Down South Down South

Monday, June 25, was brutally hot and humid.

Not the best day for going afield, but that was the plan. Ten women and I set out beneath a searing sun to explore western South Carolina. All would go well except for one little thing.

The Chicks That Click are serious about photography. Not long after I presented the stories and images in South Carolina Country Roads, Carol Grady asked me to lead the group on an expedition.

We convened at the Park and Ride at Exit 5 off I-20. Cherrie arrived driving a black Ford Transit van, and we loaded our gear and piled in. Down Highway 25 we went.

Our first stop? The Edge-field Square. The women fanned out photographing buildings, especially the side-by-side Carolina Moon Distillery and Edgefield Baptist Association. They turned their cameras on Strom Thurmond’s statue, the Courthouse, and Confederate monuments as well.

As we departed Edgefield proper we stopped at a kiln near the intersection of Highways 430 and 25. The Dr. Arthur and Esther Goldberg Groundhog Kiln, built in 2011, carries on the local pottery tradition.

We headed down Highway 25 anew and Pam Cook told us we had just passed the old Chain Gang Camp.

We turned around, parked, and checked it out. We waded through Queen Anne’s lace and knee-high grass to photograph the main building, built in the 1930s with granite commandeered from the old Edgefield jail.

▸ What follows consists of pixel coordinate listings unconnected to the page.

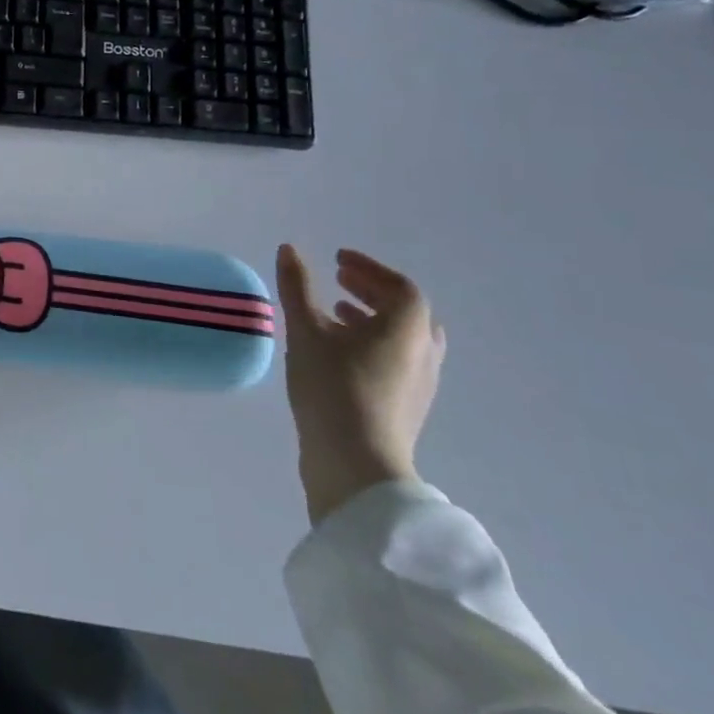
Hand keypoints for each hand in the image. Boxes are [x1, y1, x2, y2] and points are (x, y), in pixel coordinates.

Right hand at [274, 245, 445, 524]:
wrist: (356, 464)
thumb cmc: (333, 387)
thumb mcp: (306, 330)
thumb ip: (298, 287)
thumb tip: (289, 249)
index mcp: (407, 328)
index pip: (398, 286)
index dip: (368, 268)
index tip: (337, 259)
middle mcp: (423, 352)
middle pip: (405, 311)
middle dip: (371, 291)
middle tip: (338, 281)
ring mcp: (420, 383)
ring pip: (401, 339)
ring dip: (370, 319)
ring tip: (334, 314)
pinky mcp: (406, 406)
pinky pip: (395, 360)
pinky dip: (371, 344)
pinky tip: (337, 353)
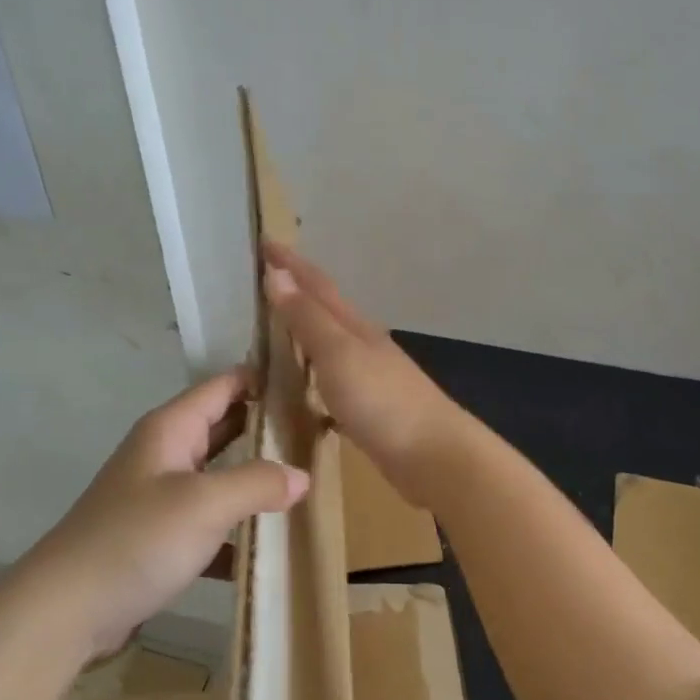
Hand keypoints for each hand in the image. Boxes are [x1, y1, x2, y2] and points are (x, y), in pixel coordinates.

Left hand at [18, 371, 308, 658]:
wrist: (66, 609)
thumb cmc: (136, 539)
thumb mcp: (204, 504)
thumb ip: (257, 483)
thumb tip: (302, 476)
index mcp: (171, 429)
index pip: (223, 385)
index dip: (262, 378)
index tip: (309, 382)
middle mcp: (165, 454)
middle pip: (223, 426)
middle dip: (266, 428)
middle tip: (317, 433)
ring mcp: (160, 496)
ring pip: (218, 475)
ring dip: (254, 479)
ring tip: (305, 484)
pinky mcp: (158, 537)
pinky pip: (208, 522)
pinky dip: (235, 529)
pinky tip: (267, 547)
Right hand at [261, 240, 466, 506]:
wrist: (435, 456)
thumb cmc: (383, 401)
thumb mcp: (338, 354)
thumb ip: (307, 318)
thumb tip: (277, 274)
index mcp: (354, 326)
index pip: (316, 285)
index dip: (290, 264)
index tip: (264, 243)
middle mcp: (363, 344)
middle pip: (325, 309)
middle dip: (297, 292)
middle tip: (264, 282)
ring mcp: (370, 376)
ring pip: (330, 344)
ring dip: (305, 331)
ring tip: (276, 329)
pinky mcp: (371, 408)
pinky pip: (332, 379)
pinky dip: (314, 373)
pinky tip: (304, 388)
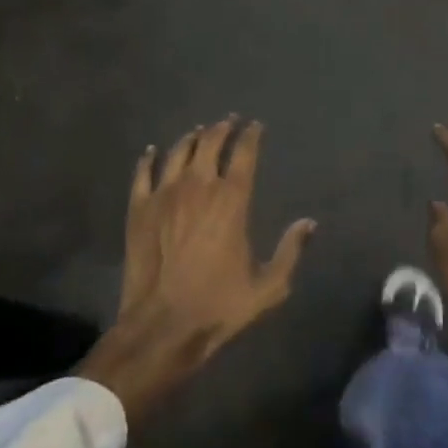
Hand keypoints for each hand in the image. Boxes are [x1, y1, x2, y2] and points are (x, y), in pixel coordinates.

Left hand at [78, 117, 315, 420]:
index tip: (255, 126)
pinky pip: (142, 172)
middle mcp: (198, 186)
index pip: (244, 154)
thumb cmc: (219, 306)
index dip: (251, 136)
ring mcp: (164, 194)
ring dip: (191, 138)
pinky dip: (149, 158)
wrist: (162, 326)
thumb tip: (309, 223)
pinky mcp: (138, 208)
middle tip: (229, 121)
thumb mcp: (268, 287)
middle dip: (222, 128)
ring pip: (178, 151)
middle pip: (210, 143)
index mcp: (232, 200)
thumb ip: (290, 251)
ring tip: (198, 132)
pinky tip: (152, 150)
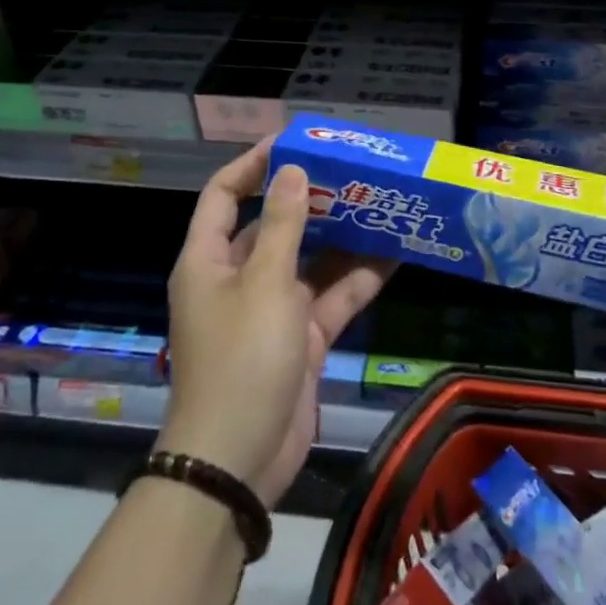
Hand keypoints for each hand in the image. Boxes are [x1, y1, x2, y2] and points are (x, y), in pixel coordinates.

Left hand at [161, 140, 394, 507]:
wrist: (238, 462)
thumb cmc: (241, 358)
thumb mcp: (265, 284)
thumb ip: (284, 225)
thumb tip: (291, 169)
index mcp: (210, 260)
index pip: (225, 195)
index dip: (253, 164)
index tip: (293, 142)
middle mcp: (239, 278)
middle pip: (274, 225)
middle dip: (312, 199)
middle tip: (353, 172)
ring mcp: (272, 310)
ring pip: (311, 261)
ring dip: (342, 238)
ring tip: (381, 204)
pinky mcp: (301, 339)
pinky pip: (331, 298)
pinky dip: (359, 280)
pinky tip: (395, 255)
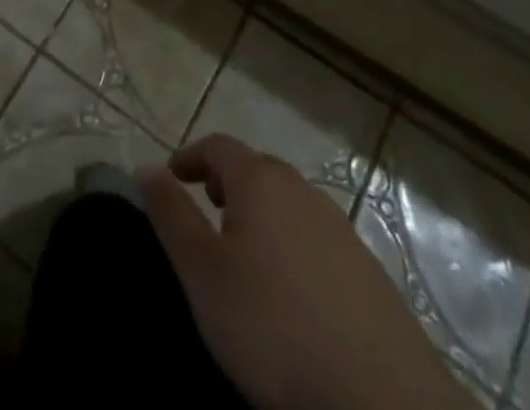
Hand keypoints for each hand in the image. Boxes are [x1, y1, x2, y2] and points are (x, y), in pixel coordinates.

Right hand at [142, 134, 475, 409]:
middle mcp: (302, 191)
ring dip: (262, 215)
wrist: (384, 403)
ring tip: (244, 253)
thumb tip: (145, 166)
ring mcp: (342, 231)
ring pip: (290, 205)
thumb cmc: (274, 328)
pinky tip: (292, 293)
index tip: (171, 176)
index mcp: (261, 181)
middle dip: (227, 183)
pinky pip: (317, 241)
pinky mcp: (370, 274)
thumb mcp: (203, 273)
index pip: (218, 146)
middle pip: (258, 171)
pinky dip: (293, 247)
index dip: (190, 156)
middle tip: (206, 210)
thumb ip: (171, 215)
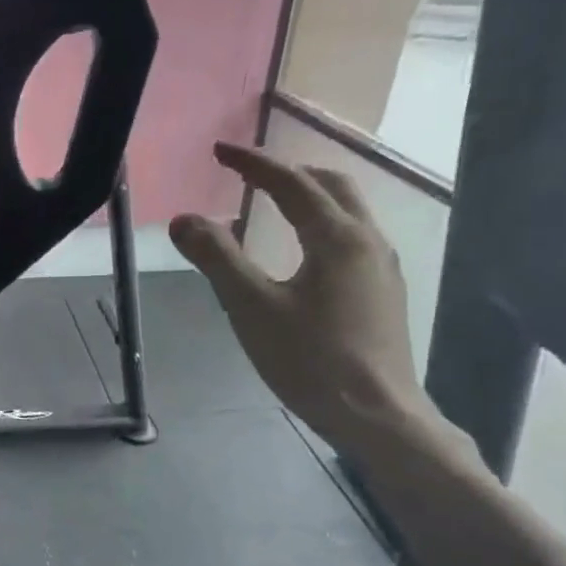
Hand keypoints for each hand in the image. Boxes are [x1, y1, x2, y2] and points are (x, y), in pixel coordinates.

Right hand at [169, 142, 446, 460]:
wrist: (375, 414)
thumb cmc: (309, 359)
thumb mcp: (251, 307)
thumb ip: (217, 258)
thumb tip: (183, 219)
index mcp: (337, 238)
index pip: (292, 184)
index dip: (254, 164)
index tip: (221, 151)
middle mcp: (368, 241)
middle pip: (332, 187)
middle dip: (290, 172)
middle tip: (249, 173)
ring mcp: (381, 268)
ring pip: (348, 212)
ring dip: (309, 197)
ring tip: (273, 204)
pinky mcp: (382, 294)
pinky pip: (351, 239)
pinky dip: (321, 225)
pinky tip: (301, 253)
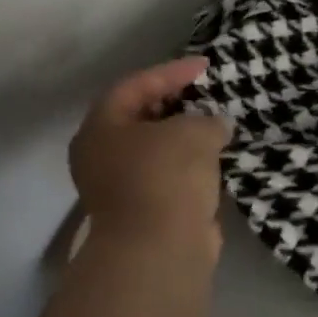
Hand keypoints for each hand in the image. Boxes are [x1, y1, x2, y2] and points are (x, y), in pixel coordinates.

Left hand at [69, 57, 230, 245]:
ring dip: (184, 135)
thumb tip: (216, 125)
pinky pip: (167, 174)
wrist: (159, 249)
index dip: (172, 71)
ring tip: (216, 123)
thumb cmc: (166, 176)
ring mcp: (119, 186)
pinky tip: (215, 156)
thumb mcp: (193, 132)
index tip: (206, 67)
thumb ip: (208, 119)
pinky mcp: (142, 210)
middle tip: (207, 93)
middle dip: (176, 102)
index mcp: (101, 128)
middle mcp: (102, 155)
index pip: (136, 85)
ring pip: (154, 148)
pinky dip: (189, 162)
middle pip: (140, 116)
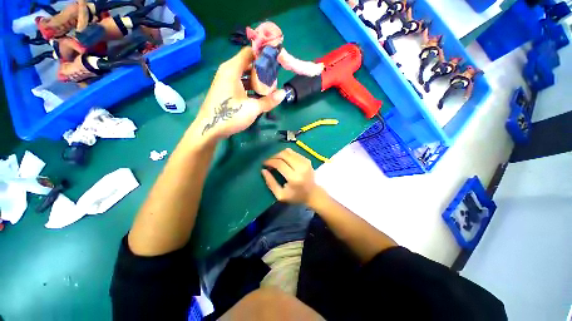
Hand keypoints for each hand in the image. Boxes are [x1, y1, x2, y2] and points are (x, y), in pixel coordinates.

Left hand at [189, 47, 285, 145]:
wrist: (209, 129)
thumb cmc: (230, 115)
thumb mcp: (252, 108)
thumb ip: (269, 101)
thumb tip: (284, 93)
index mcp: (232, 69)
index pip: (250, 52)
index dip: (263, 55)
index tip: (276, 62)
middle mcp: (228, 72)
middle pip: (248, 64)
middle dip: (262, 71)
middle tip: (274, 80)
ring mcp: (226, 82)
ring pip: (245, 75)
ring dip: (257, 81)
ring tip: (269, 89)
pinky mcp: (226, 91)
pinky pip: (241, 84)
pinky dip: (250, 87)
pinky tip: (259, 96)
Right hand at [261, 148, 323, 204]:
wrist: (313, 194)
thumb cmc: (296, 196)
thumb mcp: (280, 195)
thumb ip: (271, 183)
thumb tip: (263, 170)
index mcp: (294, 178)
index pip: (279, 164)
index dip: (270, 161)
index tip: (264, 163)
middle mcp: (301, 168)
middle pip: (284, 154)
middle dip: (274, 156)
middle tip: (269, 161)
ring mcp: (305, 162)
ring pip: (289, 151)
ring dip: (280, 154)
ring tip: (275, 160)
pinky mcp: (307, 160)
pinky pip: (294, 153)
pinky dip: (287, 154)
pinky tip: (284, 160)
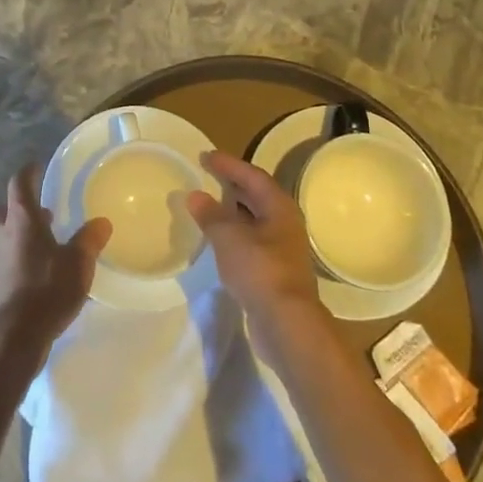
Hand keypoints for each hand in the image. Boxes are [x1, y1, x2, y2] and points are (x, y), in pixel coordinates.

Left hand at [0, 165, 110, 374]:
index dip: (28, 173)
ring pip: (6, 236)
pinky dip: (25, 258)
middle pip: (2, 211)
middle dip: (17, 207)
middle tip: (41, 210)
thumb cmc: (46, 288)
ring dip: (22, 234)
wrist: (16, 335)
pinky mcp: (1, 284)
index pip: (19, 184)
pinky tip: (46, 271)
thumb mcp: (77, 263)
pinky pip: (11, 260)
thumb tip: (101, 222)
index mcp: (22, 220)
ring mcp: (0, 261)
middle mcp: (6, 235)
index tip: (37, 167)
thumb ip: (89, 240)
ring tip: (49, 242)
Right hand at [188, 151, 327, 351]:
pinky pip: (251, 241)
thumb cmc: (260, 270)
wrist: (287, 324)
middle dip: (232, 185)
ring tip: (208, 205)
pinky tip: (218, 239)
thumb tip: (196, 196)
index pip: (252, 176)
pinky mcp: (275, 272)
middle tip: (207, 176)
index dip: (229, 164)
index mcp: (279, 207)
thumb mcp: (228, 237)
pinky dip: (234, 234)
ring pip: (255, 220)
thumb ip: (211, 214)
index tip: (206, 156)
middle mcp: (285, 224)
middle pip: (257, 196)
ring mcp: (282, 249)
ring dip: (233, 211)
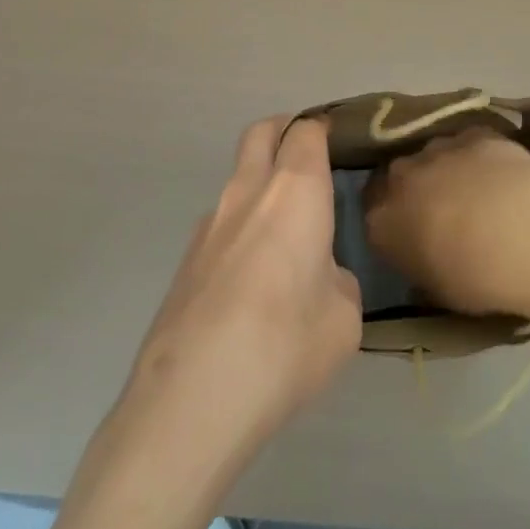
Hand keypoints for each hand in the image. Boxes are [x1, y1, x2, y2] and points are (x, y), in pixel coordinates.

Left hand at [122, 116, 361, 467]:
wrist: (190, 398)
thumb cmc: (284, 345)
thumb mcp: (343, 318)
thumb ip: (337, 280)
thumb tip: (320, 275)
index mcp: (295, 190)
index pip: (307, 131)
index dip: (325, 130)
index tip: (342, 144)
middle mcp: (248, 190)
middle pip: (262, 132)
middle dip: (285, 131)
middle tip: (310, 161)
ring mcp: (209, 222)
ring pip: (238, 178)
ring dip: (261, 187)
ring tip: (286, 239)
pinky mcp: (186, 258)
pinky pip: (222, 224)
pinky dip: (242, 229)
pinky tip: (252, 284)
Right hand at [365, 127, 529, 319]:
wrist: (521, 230)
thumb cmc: (474, 276)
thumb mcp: (438, 291)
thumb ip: (421, 270)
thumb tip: (422, 263)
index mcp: (382, 221)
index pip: (373, 216)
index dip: (391, 223)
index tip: (408, 236)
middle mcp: (401, 177)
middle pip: (399, 178)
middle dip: (415, 191)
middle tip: (440, 213)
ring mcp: (437, 149)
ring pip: (433, 156)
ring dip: (446, 171)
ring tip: (476, 194)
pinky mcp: (473, 134)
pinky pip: (468, 144)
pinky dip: (478, 157)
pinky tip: (501, 175)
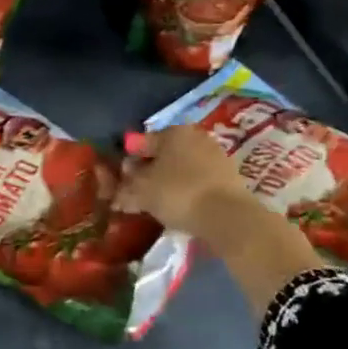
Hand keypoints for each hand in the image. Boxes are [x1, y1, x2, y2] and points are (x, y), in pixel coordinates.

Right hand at [117, 125, 256, 238]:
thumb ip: (124, 189)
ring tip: (159, 204)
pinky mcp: (231, 178)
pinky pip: (199, 182)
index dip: (129, 162)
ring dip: (170, 182)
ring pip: (183, 168)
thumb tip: (116, 193)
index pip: (142, 143)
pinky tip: (182, 209)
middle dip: (150, 172)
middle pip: (164, 155)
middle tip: (139, 193)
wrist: (228, 217)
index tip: (122, 181)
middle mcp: (196, 136)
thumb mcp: (141, 192)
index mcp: (173, 131)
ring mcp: (216, 156)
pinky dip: (188, 192)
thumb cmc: (178, 193)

An old butcher knife lay in a window crisscrossed with rust-speckled bars. An austere metal cot in a room with cracked green plaster must have accommodated some exhausted souls. As for the building itself, its step-like facade dredged up some way station in The Good, The Bad, and The Ugly.

Next stop: Price’s Grist Mill. Chicks set about photographing the power shaft that transferred falling water’s energy from the Stevens Creek millrace. Several chicks photographed a table made from an old millstone and an old tractor shrouded in vines.

As we made ready to leave, a lawman pulled in. After some friendly talk, we headed into McCormick for lunch at Michelle’s. Upon leaving we spotted the friendly lawman again, and I told him were heading to Badwell Cemetery if he wanted to join us. He laughed but declined.

Badwell Cemetery is beautiful; the French Huguenot Petigru/Pettigrew family rests here. Old stones and graves prove photogenic; the chicks clicked. Later we went into Mt. Carmel, what seems a ghost town. One sight captured a lot of clicks: a hymn board hanging from a collapsing church’s wall.

On our way back, we visited the French Huguenot Memorial, Strom Thurmond’s grave, and made a daring but uneventful drive through Murphy Village.

I tip my hat to Cherrie Alexander, Holly Bartley, Pamela Cook, Nancy Bufford Daigrepont, Vickie Delrie, Carol Ratliff Elliott, Billie Ellis, Carol Grady, Judy Herron Holmes, and Diana Rees. These intrepid women are adventurers.

They photographed people, places, and things. They survived the heat and never once complained. But what about that little problem we had? Well, among the things we encountered were chiggers.

Chiggers work in secrecy and it wasn’t until a day or so later that problems surfaced. I believe we picked them up in the high grasses of the old chain gang camp.

We came, we saw, we photographed. Said Chick Billie Ellis, “Wonderful time had by all. A little heat, and a lot of chiggers can’t stop the chicks. Count me in again.”